I’ll start at the beginning of last week. We had returned from visiting family in Florida. Pudding was supposed to go back to school the next day, but couldn’t as we didn’t have a school-authorized Epi-Pen. Only the week before we had learned that Pudding has become dangerously allergic to peanuts, despite never having them (or tree nuts) as part of her diet. In fact, over the last year, she has become almost 10 times more allergic to peanuts than she was, even though she has had a very restricted diet monitored at all time, with no chance of cross-contamination. With the news I resigned myself to the fact that I have no control. No matter what environmental changes we try to implement, certain tendencies are just written into her DNA, I can’t change it, I can only accept it.

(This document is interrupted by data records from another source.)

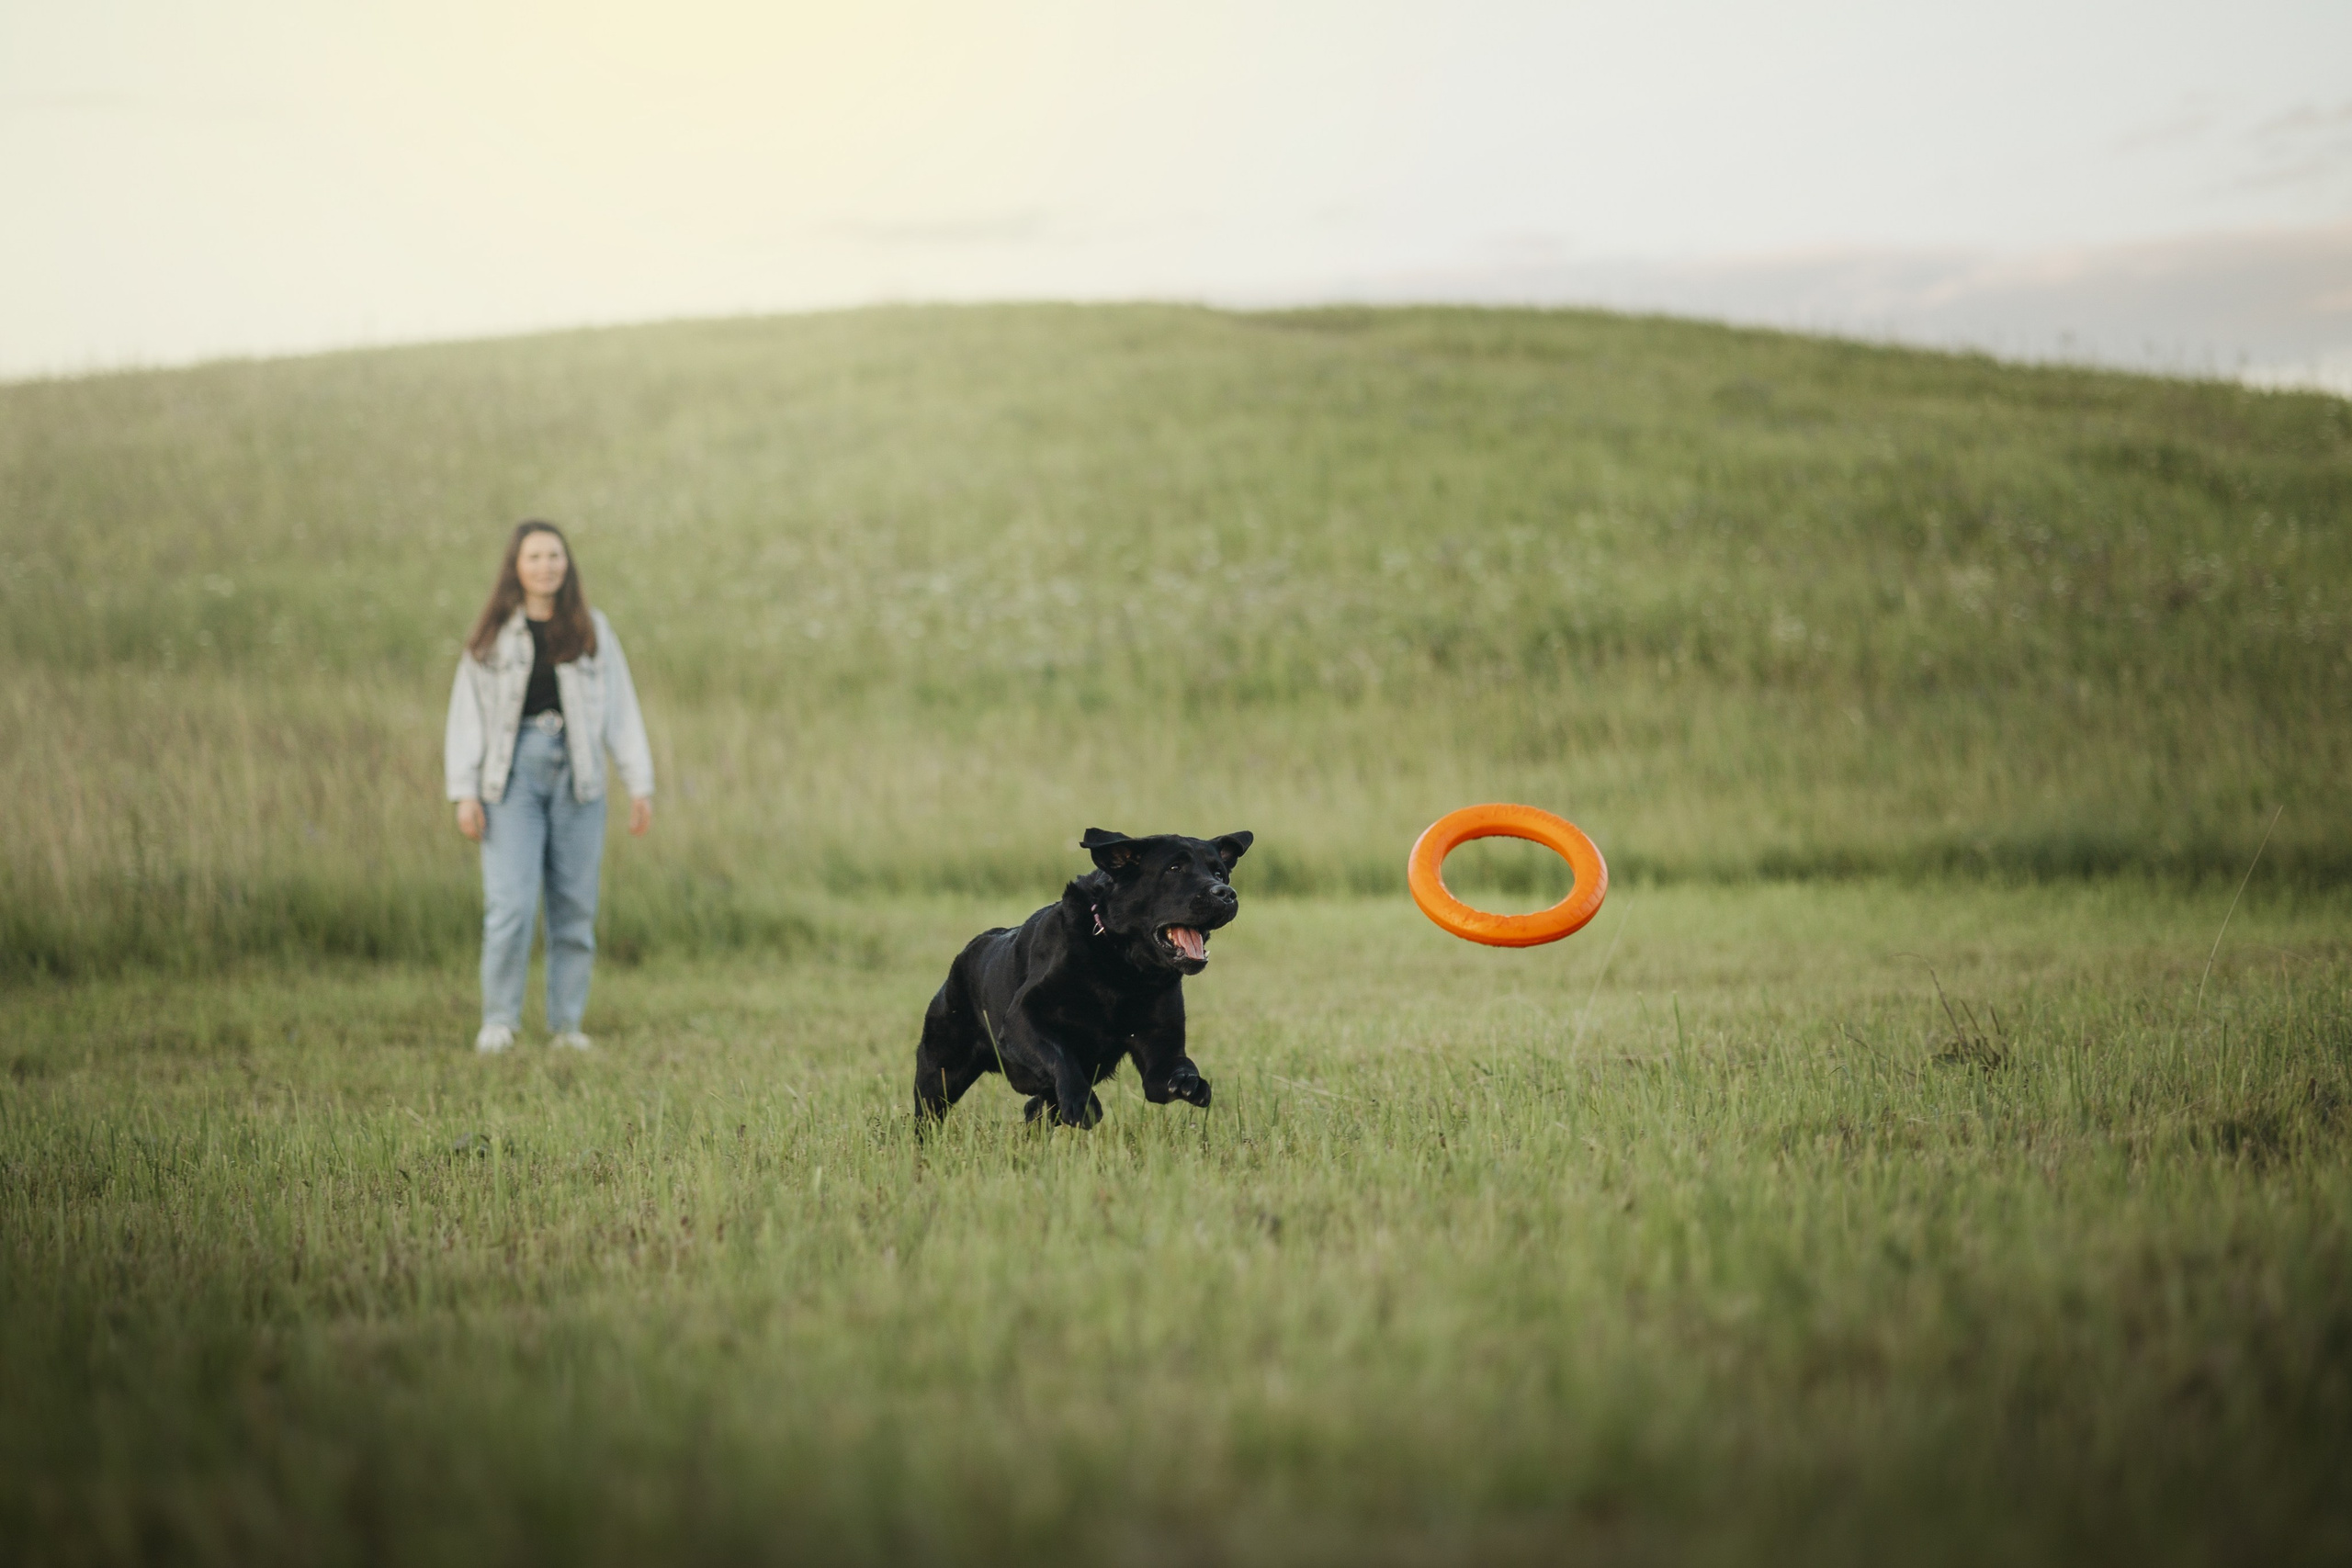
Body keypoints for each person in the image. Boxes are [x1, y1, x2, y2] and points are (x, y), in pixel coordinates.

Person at [444, 521, 653, 1053]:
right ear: (517, 566)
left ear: (568, 564)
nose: (546, 566)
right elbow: (466, 716)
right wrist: (464, 790)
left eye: (554, 556)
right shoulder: (493, 635)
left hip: (579, 781)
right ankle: (499, 1020)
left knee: (575, 906)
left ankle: (567, 1025)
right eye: (534, 556)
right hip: (509, 782)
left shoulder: (591, 630)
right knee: (511, 906)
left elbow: (620, 709)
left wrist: (638, 782)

But I’ve been struggling to accept anaphylaxis in a child with autism. A child who has a real disconnect from her body and senses, to the point where I’ve witnessed her receive injections without flinching, without noticing or feeling the needle enter her skin. A girl who can’t tell me that she is ill, or in pain. A child whose ADHD makes her incredibly impulsive, the one who would see an unattended chocolate bar with peanuts and eat it before any of us would notice. And then be unlikely to tell us what had she had done. A child whose pragmatic language skills would limit her ability to tell us that something was wrong, that she can’t breathe.
I’ve been terrified. I’ve raged at the unfairness of it. I’ve worried about it constantly. And then, accepted that there is nothing I can do to change it. It is part of her, and I need to accept it, and learn how to work around it. It could be worse. She can be in a room with peanuts, she may even be able to touch them, our main concern is with ingesting them. As long as I continue to provide all her food, and she is watched to make sure that is all she eats, she should remain safe. And we repeat and reinforce what she can and can’t eat, and hope for the best.

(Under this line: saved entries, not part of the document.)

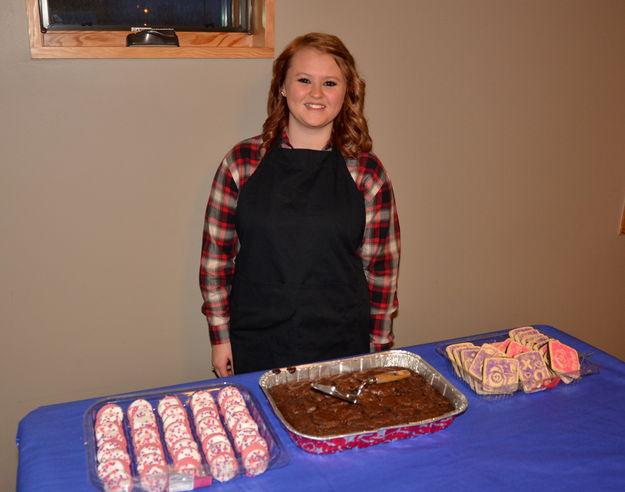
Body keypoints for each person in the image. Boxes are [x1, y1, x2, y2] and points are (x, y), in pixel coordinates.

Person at [200, 32, 400, 377]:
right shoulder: (241, 162)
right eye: (304, 80)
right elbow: (216, 262)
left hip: (341, 343)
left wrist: (378, 349)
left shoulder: (367, 172)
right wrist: (220, 338)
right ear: (282, 86)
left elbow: (381, 271)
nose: (316, 93)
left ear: (347, 93)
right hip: (256, 340)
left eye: (330, 83)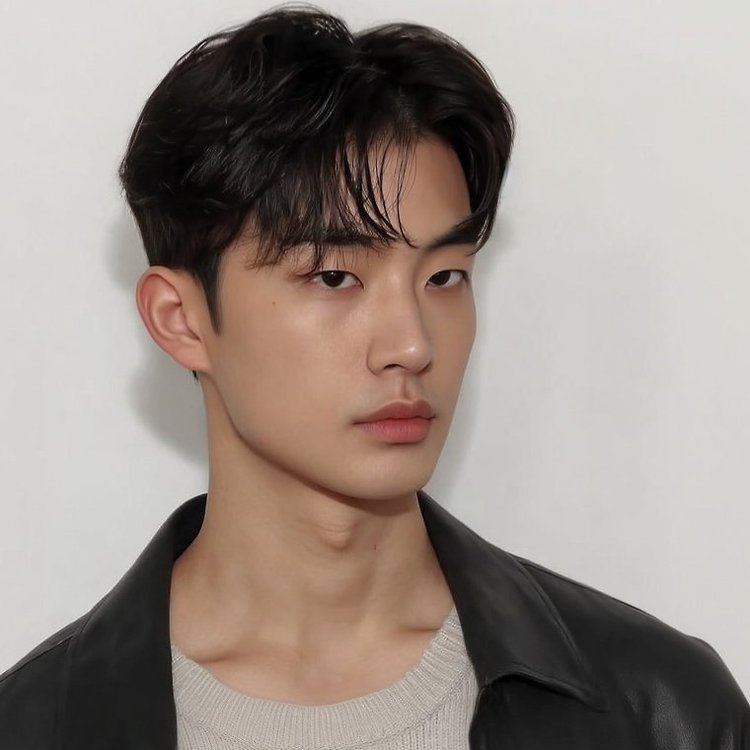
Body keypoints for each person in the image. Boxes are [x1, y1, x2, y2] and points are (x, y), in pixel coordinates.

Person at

But back to mosquitoes. One afternoon last week, the kids wanted to play on their sand and water table. I joined them outside, but upon seeing the mosquitoes, I decided to go back inside and watch them through the patio doors. The kids don’t tend to get bitten, so I thought they’d be okay. Later that night I learned that their apparent immunity was only guaranteed when I was around, offering my tasty blood to the little suckers. Pudding in particular had fallen victim to their thirst, and had a few bites. She came up to me and showed her leg:
“What’s that, Mummy?”
I told her they were bug bites, and showed her the corresponding wounds on my own body. She repeated bug bites as she prodded each one, and I applied the cream.
Just one word. One little word, I’d never heard her utter before, but it told me so much. She was able to accurately describe a body sensation. It gives me hope that, should the worst ever happen, she’d seek me out, or seek somebody out, to find out what was wrong.
It is going to be a long time before I’ll feel confident that Pudding can understand the danger of her allergy, but one mosquito bite at a time, I’m hopeful we’ll get there. Now if you’ll excuse me, I have some cream to apply.